『八重の桜』 第22話「弟のかたき」

ちょっとちょっとー、今回クレがカオスでした! これまでピンだった池内博之梶原平馬)・市川実日子(梶原二葉)が連名に。同じく、これまでピンだった北村有起哉(秋月悌二郎)・津嘉山正種神保内蔵助)が連名に。初登場の勝地涼山川健次郎)は谷村美月(小田時栄)と連名。これまでトメグループだった秋吉久美子(山川艶)と生瀬勝久勝海舟)が中グループに移動!

ちゅーことで、今大河、始まって以来の連名の多さ? なのにピンクレに生き残っている柳沢慎吾……は、いいとして、山本圭……もわかるとして、降谷建志! そしてトメGに残っている加藤雅也(乾あらため板垣退助)! おまいら、そんなに大物なのか?! 役柄補正か?!  勝先生なんて、今日、無血開城だったんだぞ?! 

てか、もう、どこからどこまでがトップGで中グループなのか、一見では何が何だかわかんない状態。クレの人口密度高すぎ! みなさま、スッカスカだった『江』を覚えてますでしょーか?! いや〜クレだけを見ても脚本家の力量とか作り手の基本態度とかがわかるってなもんですね(シエはホンのセンセイが1話で多くの人数を描ききれなかったか、あるいは、「人数多かったら視聴者が混乱するからシンプルに」なんてお茶の間をナメた制作スタンスだったか、てか、多分その両方)。

** 記録一覧 **
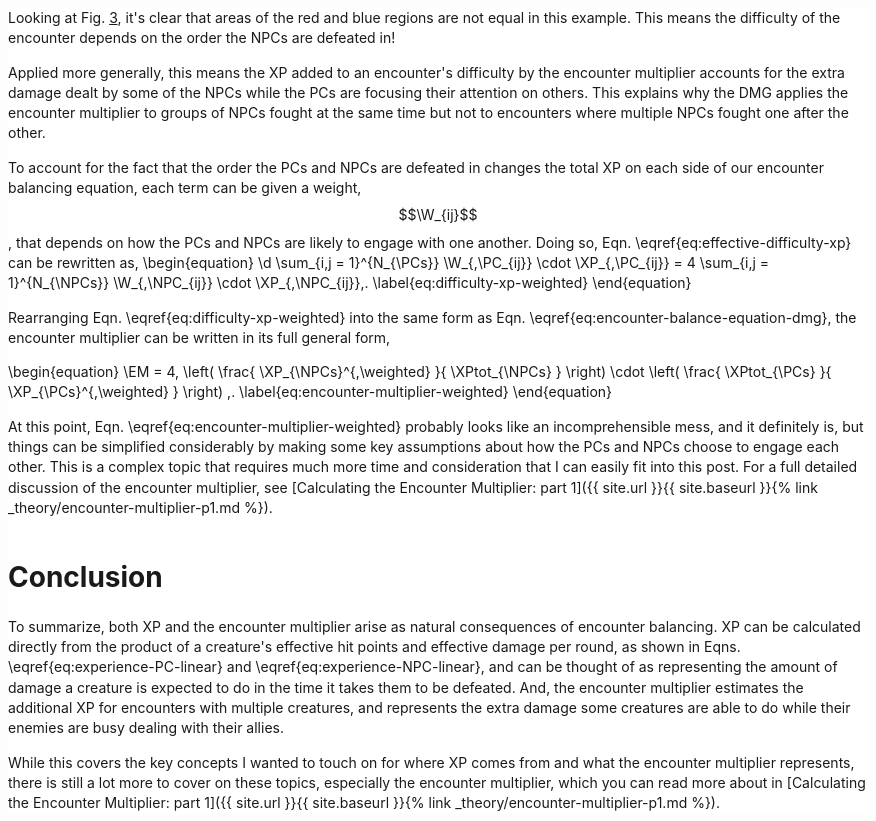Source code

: Looking at Fig. <a href="#fig:xp-encounter-diagram" class="fig-ref">3</a>, it's clear that areas of the red and blue regions are not equal in this example. This means the difficulty of the encounter depends on the order the NPCs are defeated in!

Applied more generally, this means the XP added to an encounter's difficulty by the encounter multiplier accounts for the extra damage dealt by some of the NPCs while the PCs are focusing their attention on others. This explains why the DMG applies the encounter multiplier to groups of NPCs fought at the same time but not to encounters where multiple NPCs fought one after the other.

To account for the fact that the order the PCs and NPCs are defeated in changes the total XP on each side of our encounter balancing equation, each term can be given a weight, $$\W_{ij}$$, that depends on how the PCs and NPCs are likely to engage with one another. Doing so, Eqn. \eqref{eq:effective-difficulty-xp} can be rewritten as, 
\begin{equation}
    \d \sum_{i,j = 1}^{N_{\PCs}} \W\_{\,\PC\_{ij}} \cdot \XP\_{\,\PC\_{ij}} = 4 \sum_{i,j = 1}^{N_{\NPCs}} \W\_{\,\NPC\_{ij}} \cdot \XP\_{\,\NPC\_{ij}}\,.
    \label{eq:difficulty-xp-weighted}
\end{equation}

Rearranging Eqn. \eqref{eq:difficulty-xp-weighted} into the same form as Eqn. \eqref{eq:encounter-balance-equation-dmg}, the encounter multiplier can be written in its full general form,


\begin{equation}
    \EM = 4\, \left( 
        \frac{ \XP_{\NPCs}^{\,\weighted} }{ \XPtot_{\NPCs} } 
    \right) 
    \cdot \left( 
        \frac{ \XPtot_{\PCs} }{ \XP_{\PCs}^{\,\weighted} }
    \right) \,.
    \label{eq:encounter-multiplier-weighted}
\end{equation}





At this point, Eqn. \eqref{eq:encounter-multiplier-weighted} probably looks like an incomprehensible mess, and it definitely is, but things can be simplified considerably by making some key assumptions about how the PCs and NPCs choose to engage each other. This is a complex topic that requires much more time and consideration that I can easily fit into this post. For a full detailed discussion of the encounter multiplier, see [Calculating the Encounter Multiplier: part 1]({{ site.url }}{{ site.baseurl }}{% link _theory/encounter-multiplier-p1.md %}).

# Conclusion

To summarize, both XP and the encounter multiplier arise as natural consequences of encounter balancing. XP can be calculated directly from the product of a creature's effective hit points and effective damage per round, as shown in Eqns. \eqref{eq:experience-PC-linear} and \eqref{eq:experience-NPC-linear}, and can be thought of as representing the amount of damage a creature is expected to do in the time it takes them to be defeated. And, the encounter multiplier estimates the additional XP for encounters with multiple creatures, and represents the extra damage some creatures are able to do while their enemies are busy dealing with their allies.

While this covers the key concepts I wanted to touch on for where XP comes from and what the encounter multiplier represents, there is still a lot more to cover on these topics, especially the encounter multiplier, which you can read more about in [Calculating the Encounter Multiplier: part 1]({{ site.url }}{{ site.baseurl }}{% link _theory/encounter-multiplier-p1.md %}).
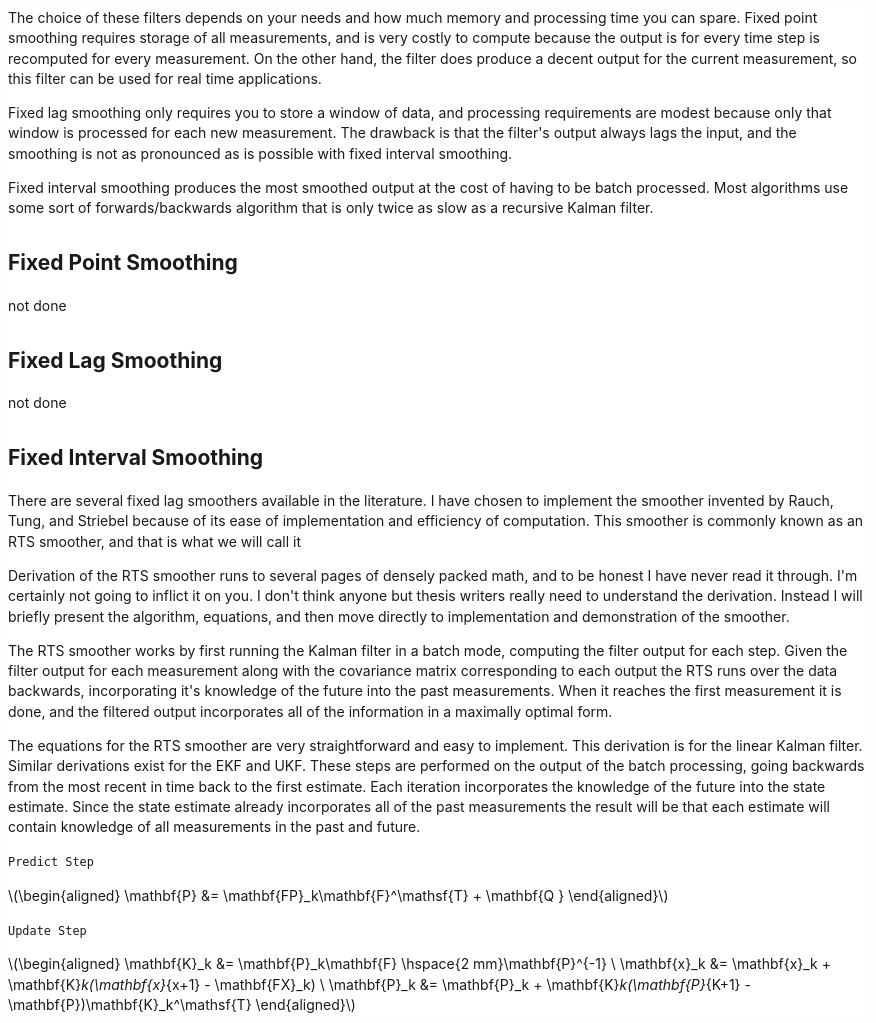 
The choice of these filters depends on your needs and how much memory and processing time you can spare. Fixed point smoothing requires storage of all measurements, and is very costly to compute because the output is for every time step is recomputed for every measurement. On the other hand, the filter does produce a decent output for the current measurement, so this filter can be used for real time applications.

Fixed lag smoothing only requires you to store a window of data, and processing requirements are modest because only that window is processed for each new measurement. The drawback is that the filter's output always lags the input, and the smoothing is not as pronounced as is possible with fixed interval smoothing.

Fixed interval smoothing produces the most smoothed output at the cost of having to be batch processed. Most algorithms use some sort of forwards/backwards algorithm that is only twice as slow as a recursive Kalman filter.

## Fixed Point Smoothing

not done

## Fixed Lag Smoothing

not done

## Fixed Interval Smoothing

There are several fixed lag smoothers available in the literature. I have chosen to implement the smoother invented by Rauch, Tung, and Striebel because of its ease of implementation and efficiency of computation. This smoother is commonly known as an RTS smoother, and that is what we will call it

Derivation of the RTS smoother runs to several pages of densely packed math, and to be honest I have never read it through. I'm certainly not going to inflict it on you. I don't think anyone but thesis writers really need to understand the derivation. Instead I will briefly present the algorithm, equations, and then move directly to implementation and demonstration of the smoother.

The RTS smoother works by first running the Kalman filter in a batch mode, computing the filter output for each step. Given the filter output for each measurement along with the covariance matrix corresponding to each output the RTS runs over the data backwards, incorporating it's knowledge of the future into the past measurements. When it reaches the first measurement it is done, and the filtered output incorporates all of the information in a maximally optimal form.

The equations for the RTS smoother are very straightforward and easy to implement. This derivation is for the linear Kalman filter. Similar derivations exist for the EKF and UKF. These steps are performed on the output of the batch processing, going backwards from the most recent in time back to the first estimate. Each iteration incorporates the knowledge of the future into the state estimate. Since the state estimate already incorporates all of the past measurements the result will be that each estimate will contain knowledge of all measurements in the past and future.

    Predict Step
<span class="math-tex" data-type="tex">\\(\begin{aligned}
\mathbf{P} &= \mathbf{FP}_k\mathbf{F}^\mathsf{T} + \mathbf{Q }
\end{aligned}\\)</span>

    Update Step
<span class="math-tex" data-type="tex">\\(\begin{aligned}
\mathbf{K}_k &= \mathbf{P}_k\mathbf{F} \hspace{2 mm}\mathbf{P}^{-1} \\
\mathbf{x}_k &= \mathbf{x}_k + \mathbf{K}_k(\mathbf{x}_{x+1} - \mathbf{FX}_k) \\
\mathbf{P}_k &= \mathbf{P}_k + \mathbf{K}_k(\mathbf{P}_{K+1} - \mathbf{P})\mathbf{K}_k^\mathsf{T}
\end{aligned}\\)</span>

** 課題 A **
『八重の桜』第22話のクレジットについての文章と、次の(i)〜(iii)は合っていますか。それぞれ「はい」か「いいえ」で答え、決め手になる本文の言葉をそのまま引用してください。(i) 加藤雅也はトメのグループに残っている。(ii) 柳沢慎吾は今回、ほかの俳優と連名になった。(iii) 筆者は『江』のクレジットを人が多すぎたと振り返っている。
** 課題 B **
『八重の桜』第22話のクレジットについての文章を、最後の文のあとから続けて書いてください。

** 回答欄 A **
(i) はい。「そしてトメGに残っている加藤雅也(乾あらため板垣退助)!」
(ii) いいえ。「なのにピンクレに生き残っている柳沢慎吾」
(iii) いいえ。「スッカスカだった『江』を覚えてますでしょーか?!」

** 回答欄 B **
さて本編ですが〜〜〜〜(泣)

あれほど、帰りたいのに帰れなかった遠い国元に、上洛から5年あまりを経て、都を追われ、主君から江戸までも追われて、「帰るしかなくなった」会津藩主・松平容保。むごい。そうそう、今日のOPクレでは(しつこい)、あんだけ人がいっぱいいるのに小泉孝太郎の名前がなかったことに驚愕したのだった! そうか、先週の、「江戸城に戻って老中らを免職、部屋にひとり残る・・・」てのが、とりあえずのラストカットだったんですね。考えてみたら、上野寛永寺あたりで蟄居恭順してる絵なんて別にかわいそうでもないもんね、会津に比べりゃ…! 勝海舟に2、3発殴られて欲しかった気もするぐらいだ。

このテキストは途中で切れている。